Krysten Hill

cantfindit

Krysten Hill is the author of How Her Spirit Got Out (Aforementioned Productions, 2016), which received the 2017 Jean Pedrick Chapbook Prize. Her work has been featured in The Academy of American Poets, apt, B O D Y, Boiler Magazine, Up the Staircase Quarterly, Muzzle, PANK,Tinderbox Poetry Journal, Winter Tangerine Review and elsewhere. The recipient of the 2016 St. Botolph Club Foundation Emerging Artist Award and 2020 Mass Cultural Council Poetry Fellowship, she received her MFA in poetry from University of Massachusetts Boston, where she currently teaches. Source

Nothing

I ask a student how I can help her. Nothing is on her paper.

It’s been that way for thirty-five minutes. She has a headache. 

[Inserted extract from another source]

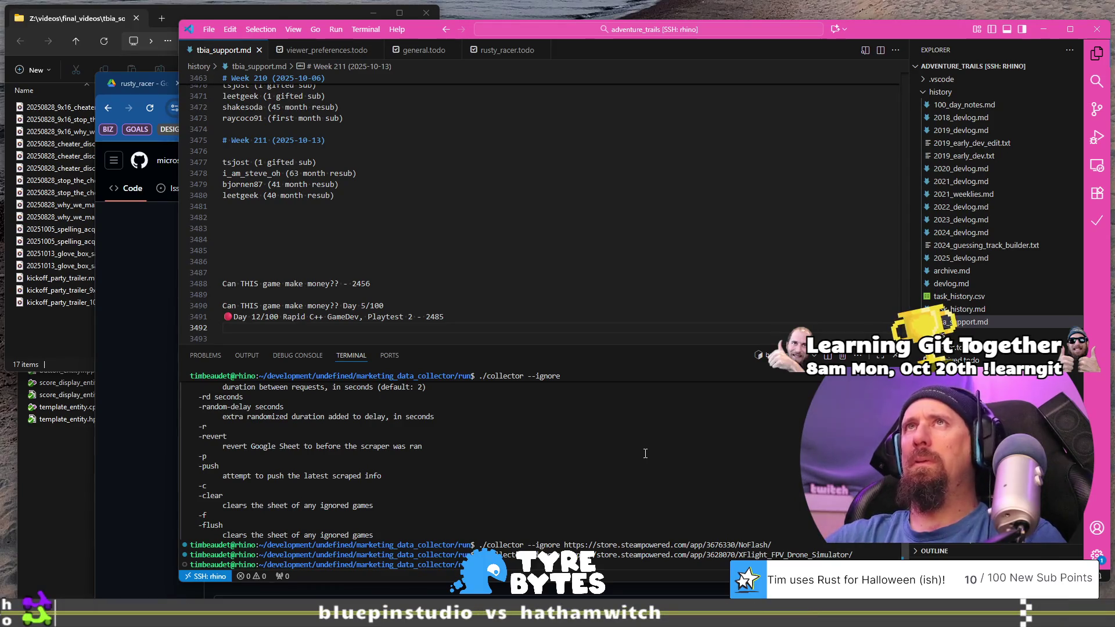
key(ctrl+v)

She asks to leave early. Maybe I asked the wrong question. 

I’ve always been dumb with questions. When I hurt, 

I too have a hard time accepting advice or gentleness.

I owe for an education that hurt, and collectors call my mama’s house. 

I do nothing about my unpaid bills as if that will help. 

I do nothing about the mold on my ceiling, and it spreads. 

I do nothing about the cat’s litter box, and she pisses on my new bath mat. 

Nothing isn’t an absence. Silence isn’t nothing. I told a woman I loved her, 

and she never talked to me again. I told my mama a man hurt me,

and her hard silence told me to keep my story to myself. 

Nothing is full of something, a mass that grows where you cut at it. 

I’ve lost three aunts when white doctors told them the thing they felt 

was nothing. My aunt said nothing when it clawed at her breathing.

I sat in a room while it killed her. I am afraid when nothing keeps me 

in bed for days. I imagine what my beautiful aunts are becoming 

underground, and I cry for them in my sleep where no one can see. 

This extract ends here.